Beiles was born in Kampala, Uganda, and educated in South Africa. During the 1950s and 1960s he travelled the world, establishing links with the beat generation of writers, particularly William Burroughs. He collaborated with Burroughs and artist Brion Gysin on early experiments with cut-ups – work in which the text was chopped up and then reassembled semi-randomly. The results of their first experiments were published as Minutes to Go. Burroughs continued to use this technique throughout the Sixties. Beiles also worked with Burroughs on the composition of Naked Lunch, in Tangier in the late Fifties, along with Allen Ginsberg and Jack Kerouac, and helped get it published by Maurice Girodias’s Olympia Press in Paris (where Beiles later stayed in the famous “beat hotel” along with Burroughs and Gysin). Naked Lunch went on to become one of the most influential texts of the Sixties counterculture and subsequently post-modern literature in general.

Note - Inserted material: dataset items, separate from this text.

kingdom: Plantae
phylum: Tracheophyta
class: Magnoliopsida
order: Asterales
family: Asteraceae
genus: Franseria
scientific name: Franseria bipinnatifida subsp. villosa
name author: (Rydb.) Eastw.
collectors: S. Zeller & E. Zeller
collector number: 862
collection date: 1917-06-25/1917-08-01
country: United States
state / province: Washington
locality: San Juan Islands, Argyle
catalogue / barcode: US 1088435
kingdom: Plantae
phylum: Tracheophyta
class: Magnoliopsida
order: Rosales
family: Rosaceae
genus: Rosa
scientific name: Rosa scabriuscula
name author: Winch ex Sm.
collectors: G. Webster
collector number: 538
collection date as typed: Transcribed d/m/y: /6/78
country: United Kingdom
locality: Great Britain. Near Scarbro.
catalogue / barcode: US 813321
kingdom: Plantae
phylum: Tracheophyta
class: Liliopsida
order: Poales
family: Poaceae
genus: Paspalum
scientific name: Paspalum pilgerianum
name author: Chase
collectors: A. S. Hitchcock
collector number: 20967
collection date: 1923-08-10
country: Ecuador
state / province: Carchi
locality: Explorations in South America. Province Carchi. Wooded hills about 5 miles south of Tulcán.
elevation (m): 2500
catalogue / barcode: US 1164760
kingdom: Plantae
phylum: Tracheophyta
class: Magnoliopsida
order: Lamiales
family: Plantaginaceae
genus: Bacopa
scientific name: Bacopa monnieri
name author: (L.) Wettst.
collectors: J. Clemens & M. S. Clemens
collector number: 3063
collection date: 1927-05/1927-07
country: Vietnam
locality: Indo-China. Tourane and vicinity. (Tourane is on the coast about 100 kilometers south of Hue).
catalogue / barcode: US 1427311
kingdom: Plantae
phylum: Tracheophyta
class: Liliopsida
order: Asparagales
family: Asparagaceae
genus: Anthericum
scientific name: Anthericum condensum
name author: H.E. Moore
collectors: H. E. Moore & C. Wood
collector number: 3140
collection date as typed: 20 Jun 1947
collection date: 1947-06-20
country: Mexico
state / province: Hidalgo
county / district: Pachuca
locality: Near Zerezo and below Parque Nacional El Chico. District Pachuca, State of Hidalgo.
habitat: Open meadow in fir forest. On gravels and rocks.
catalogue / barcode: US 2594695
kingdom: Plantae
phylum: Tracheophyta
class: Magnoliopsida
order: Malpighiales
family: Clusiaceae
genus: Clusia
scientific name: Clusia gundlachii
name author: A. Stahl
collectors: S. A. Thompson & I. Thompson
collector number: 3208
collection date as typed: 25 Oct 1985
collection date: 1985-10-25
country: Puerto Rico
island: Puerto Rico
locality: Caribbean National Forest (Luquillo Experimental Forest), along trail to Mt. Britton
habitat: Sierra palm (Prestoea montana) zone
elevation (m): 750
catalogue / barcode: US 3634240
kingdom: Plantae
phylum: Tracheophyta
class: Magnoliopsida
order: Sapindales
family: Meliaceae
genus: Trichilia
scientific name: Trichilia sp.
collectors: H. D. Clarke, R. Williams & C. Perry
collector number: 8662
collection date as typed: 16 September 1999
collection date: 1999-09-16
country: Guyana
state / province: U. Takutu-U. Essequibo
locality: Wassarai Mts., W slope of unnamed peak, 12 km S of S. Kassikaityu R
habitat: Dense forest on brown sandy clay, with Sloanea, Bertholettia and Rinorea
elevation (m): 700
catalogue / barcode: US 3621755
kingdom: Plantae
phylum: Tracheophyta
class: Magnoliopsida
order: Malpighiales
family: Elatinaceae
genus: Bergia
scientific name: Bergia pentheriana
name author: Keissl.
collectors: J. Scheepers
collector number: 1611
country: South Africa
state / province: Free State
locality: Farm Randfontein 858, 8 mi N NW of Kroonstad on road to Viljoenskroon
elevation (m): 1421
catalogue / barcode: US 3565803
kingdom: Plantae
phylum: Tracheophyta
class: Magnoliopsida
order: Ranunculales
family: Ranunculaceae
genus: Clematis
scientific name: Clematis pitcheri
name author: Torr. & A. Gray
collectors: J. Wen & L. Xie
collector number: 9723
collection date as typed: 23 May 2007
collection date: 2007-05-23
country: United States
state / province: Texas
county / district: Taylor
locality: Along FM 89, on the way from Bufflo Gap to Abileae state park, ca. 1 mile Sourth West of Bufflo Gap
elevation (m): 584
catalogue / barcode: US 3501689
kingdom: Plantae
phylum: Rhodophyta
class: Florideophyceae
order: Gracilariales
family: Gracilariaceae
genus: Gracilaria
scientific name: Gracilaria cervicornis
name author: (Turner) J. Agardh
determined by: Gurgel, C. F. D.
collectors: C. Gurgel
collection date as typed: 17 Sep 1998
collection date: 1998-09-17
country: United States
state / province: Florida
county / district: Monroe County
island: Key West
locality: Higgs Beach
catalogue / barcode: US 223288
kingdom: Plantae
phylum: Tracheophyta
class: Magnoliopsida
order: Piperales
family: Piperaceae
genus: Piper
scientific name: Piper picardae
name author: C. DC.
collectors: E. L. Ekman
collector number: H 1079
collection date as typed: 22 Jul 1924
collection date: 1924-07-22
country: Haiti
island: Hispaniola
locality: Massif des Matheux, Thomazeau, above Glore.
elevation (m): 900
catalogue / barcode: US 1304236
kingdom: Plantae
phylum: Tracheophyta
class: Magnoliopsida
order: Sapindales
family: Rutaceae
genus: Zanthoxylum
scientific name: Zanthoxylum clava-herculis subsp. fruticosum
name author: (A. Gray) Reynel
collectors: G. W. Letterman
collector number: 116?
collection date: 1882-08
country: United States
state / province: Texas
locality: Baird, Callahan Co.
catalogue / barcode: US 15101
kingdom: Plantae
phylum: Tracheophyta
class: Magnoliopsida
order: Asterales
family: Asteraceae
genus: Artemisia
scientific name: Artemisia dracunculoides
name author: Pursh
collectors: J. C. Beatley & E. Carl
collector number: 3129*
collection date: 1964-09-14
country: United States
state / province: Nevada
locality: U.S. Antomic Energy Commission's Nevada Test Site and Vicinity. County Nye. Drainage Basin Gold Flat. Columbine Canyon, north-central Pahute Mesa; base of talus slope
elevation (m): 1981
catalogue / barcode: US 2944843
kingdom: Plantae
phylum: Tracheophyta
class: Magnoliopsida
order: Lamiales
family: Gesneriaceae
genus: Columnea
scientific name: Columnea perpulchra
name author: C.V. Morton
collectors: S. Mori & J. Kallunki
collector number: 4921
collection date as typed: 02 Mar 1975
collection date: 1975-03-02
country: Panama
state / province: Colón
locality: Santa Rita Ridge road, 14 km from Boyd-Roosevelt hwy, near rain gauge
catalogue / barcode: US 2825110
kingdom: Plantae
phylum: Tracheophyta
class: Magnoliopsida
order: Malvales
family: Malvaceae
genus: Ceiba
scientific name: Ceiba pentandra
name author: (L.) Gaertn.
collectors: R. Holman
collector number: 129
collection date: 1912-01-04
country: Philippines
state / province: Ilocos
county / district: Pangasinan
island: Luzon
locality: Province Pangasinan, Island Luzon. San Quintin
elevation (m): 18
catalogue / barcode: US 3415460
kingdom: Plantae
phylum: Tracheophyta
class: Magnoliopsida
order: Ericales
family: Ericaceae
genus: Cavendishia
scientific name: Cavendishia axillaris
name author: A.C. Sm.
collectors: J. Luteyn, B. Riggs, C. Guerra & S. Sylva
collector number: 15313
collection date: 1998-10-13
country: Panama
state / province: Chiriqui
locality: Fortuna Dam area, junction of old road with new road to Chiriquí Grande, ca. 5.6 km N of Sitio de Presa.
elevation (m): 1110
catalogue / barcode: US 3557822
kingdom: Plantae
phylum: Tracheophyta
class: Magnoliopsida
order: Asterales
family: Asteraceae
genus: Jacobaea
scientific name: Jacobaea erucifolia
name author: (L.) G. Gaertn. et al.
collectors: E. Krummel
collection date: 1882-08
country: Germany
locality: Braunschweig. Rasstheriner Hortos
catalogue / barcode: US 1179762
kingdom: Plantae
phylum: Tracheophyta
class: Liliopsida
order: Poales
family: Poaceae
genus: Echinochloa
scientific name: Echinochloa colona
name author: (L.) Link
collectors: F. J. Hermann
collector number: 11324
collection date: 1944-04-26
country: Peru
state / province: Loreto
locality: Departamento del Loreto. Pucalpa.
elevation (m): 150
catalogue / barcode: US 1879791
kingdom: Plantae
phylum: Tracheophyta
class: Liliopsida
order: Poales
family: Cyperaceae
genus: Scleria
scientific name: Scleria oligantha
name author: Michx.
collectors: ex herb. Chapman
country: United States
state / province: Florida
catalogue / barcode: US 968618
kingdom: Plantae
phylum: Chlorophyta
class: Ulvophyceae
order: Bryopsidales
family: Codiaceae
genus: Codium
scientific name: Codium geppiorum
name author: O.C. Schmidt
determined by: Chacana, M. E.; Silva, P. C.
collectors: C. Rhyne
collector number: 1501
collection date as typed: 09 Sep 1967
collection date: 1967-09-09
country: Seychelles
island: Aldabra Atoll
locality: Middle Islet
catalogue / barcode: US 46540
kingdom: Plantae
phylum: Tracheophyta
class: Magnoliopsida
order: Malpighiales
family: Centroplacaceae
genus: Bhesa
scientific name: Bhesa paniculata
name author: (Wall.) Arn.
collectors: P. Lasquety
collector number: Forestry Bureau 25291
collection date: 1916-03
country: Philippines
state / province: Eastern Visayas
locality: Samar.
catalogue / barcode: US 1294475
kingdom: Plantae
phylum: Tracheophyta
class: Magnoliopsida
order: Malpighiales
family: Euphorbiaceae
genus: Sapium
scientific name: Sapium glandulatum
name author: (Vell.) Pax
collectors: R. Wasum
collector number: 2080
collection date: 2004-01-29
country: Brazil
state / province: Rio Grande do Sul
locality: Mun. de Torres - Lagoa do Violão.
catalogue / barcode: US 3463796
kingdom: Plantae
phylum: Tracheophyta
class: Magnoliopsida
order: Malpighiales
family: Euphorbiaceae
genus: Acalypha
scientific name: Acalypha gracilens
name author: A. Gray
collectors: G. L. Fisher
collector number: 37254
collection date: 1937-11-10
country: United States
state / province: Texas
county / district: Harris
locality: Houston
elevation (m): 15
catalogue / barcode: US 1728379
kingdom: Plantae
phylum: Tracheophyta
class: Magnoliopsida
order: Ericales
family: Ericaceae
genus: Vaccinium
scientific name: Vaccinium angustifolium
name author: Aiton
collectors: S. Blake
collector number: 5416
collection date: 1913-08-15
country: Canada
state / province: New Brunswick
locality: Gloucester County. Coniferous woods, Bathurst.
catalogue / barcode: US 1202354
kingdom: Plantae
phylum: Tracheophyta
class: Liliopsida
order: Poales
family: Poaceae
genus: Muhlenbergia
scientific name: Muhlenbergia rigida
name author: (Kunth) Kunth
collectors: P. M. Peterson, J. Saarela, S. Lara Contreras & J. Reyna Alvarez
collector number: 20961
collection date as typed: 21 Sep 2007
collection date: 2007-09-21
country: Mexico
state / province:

Beiles’s own poetry made less use of an intentional cut-up technique, but reflected a lack of concern with traditional poetic virtues, relying instead on raw energy and an immediate unedited apprehension of the poet’s reality. Beiles’s 1969 volume, Ashes of Experience, was his first substantial publication, written largely during a stay in Greece.

Beiles returned to South Africa in the Seventies and became a fixture of the Yeoville demi-monde in the Eighties. He often performed his poetry live, at venues such as the Black Sun, and was memorialised in Anton Kotze’s documentary Sacred Fix. He continued to write prolifically until his death. Among his later publications were the plays in verse, The Needle Vestel and Three Plays: Picasso as told by Max Jacob, and the poetry collections The Golden Years and Aardvark City. His selected poems were published in the US under the title A South African Abroad.

‘The Beats are traditional writers,’ said Beiles, ‘and among our tradition I am the only one who has chosen Chaucer as my model. Like Chaucer I am both classical and spontaneous. My role is as a pure poet. I don’t do anything but poeticise.’

He was buried on November 7 in West Park cemetery.